Кроме того, часть пленных бежали, были освобождены из лагерей как жители территорий, находившихся под польской администрацией, или с пропагандистскими целями, вступили в антисоветские формирования, воевавшие на стороне Польши, и погибли в боях, были взяты в плен Красной армией или отказались возвращаться домой. Точную численность этих групп пленных установить вряд ли когда-либо удастся.
Но есть еще несколько категорий жертв из числа бойцов и командиров Красной армии, не вернувшихся с этой войны. Это пленные, убитые без суда и следствия под самыми различными предлогами. О расстреле пленных на фронте много говорилось во время самой войны и в последующей литературе. Первое и единственное официальное сообщение о расстреле пленных красноармейцев содержится в сводке III оперативного отдела Верховного командования Войска Польского от 5 марта 1919 г. Затем подобные сообщения из официальных сводок исчезли, но само явление сохранилось, о чем свидетельствуют воспоминания и дневниковые записи польских участников войны. Так, Тадеуш Коссак вспоминал в 1925 г., как в 1919 г. на Волыни уланами 1-го полка были расстреляны 18 красноармейцев за то, что они ограбили семью чешского колониста. Особенно много подобных свидетельств относится к 1920 г. Весьма красноречива дневниковая запись личного секретаря главы Польского государства и Верховного главнокомандующего Ю. Пилсудского Казимежа Свитальского от июня 1920 г., что деморализации Красной армии и добровольной сдаче в плен ее военнослужащих мешают «ожесточенное и беспощадное уничтожение нашими солдатами пленных», особенно в Белоруссии.

_УСЛОВИЕ ЗАДАЧИ_:
Выпишите дословно из текста о пленных красноармейцах отрывок между словами «Кроме того, часть» и «ли когда-либо удастся.», включая эти слова.

_ЗАПИСАННЫЕ ДАННЫЕ_:
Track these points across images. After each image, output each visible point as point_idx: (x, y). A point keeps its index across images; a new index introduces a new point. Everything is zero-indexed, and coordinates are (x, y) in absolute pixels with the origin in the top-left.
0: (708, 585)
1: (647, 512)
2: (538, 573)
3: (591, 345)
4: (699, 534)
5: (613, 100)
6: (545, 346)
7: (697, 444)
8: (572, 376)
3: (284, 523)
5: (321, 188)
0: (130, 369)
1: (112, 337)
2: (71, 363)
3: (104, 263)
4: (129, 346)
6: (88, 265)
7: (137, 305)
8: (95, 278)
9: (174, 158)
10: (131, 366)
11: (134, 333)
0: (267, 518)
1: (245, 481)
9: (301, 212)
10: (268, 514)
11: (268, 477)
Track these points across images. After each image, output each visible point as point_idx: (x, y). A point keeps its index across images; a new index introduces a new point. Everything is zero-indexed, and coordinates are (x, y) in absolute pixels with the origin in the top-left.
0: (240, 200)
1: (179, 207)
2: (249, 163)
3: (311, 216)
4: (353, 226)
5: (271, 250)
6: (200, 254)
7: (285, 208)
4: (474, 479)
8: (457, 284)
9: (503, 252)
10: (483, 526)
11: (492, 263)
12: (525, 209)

_ОТВЕТ К ЗАДАЧЕ_:
Кроме того, часть пленных бежали, были освобождены из лагерей как жители территорий, находившихся под польской администрацией, или с пропагандистскими целями, вступили в антисоветские формирования, воевавшие на стороне Польши, и погибли в боях, были взяты в плен Красной армией или отказались возвращаться домой. Точную численность этих групп пленных установить вряд ли когда-либо удастся.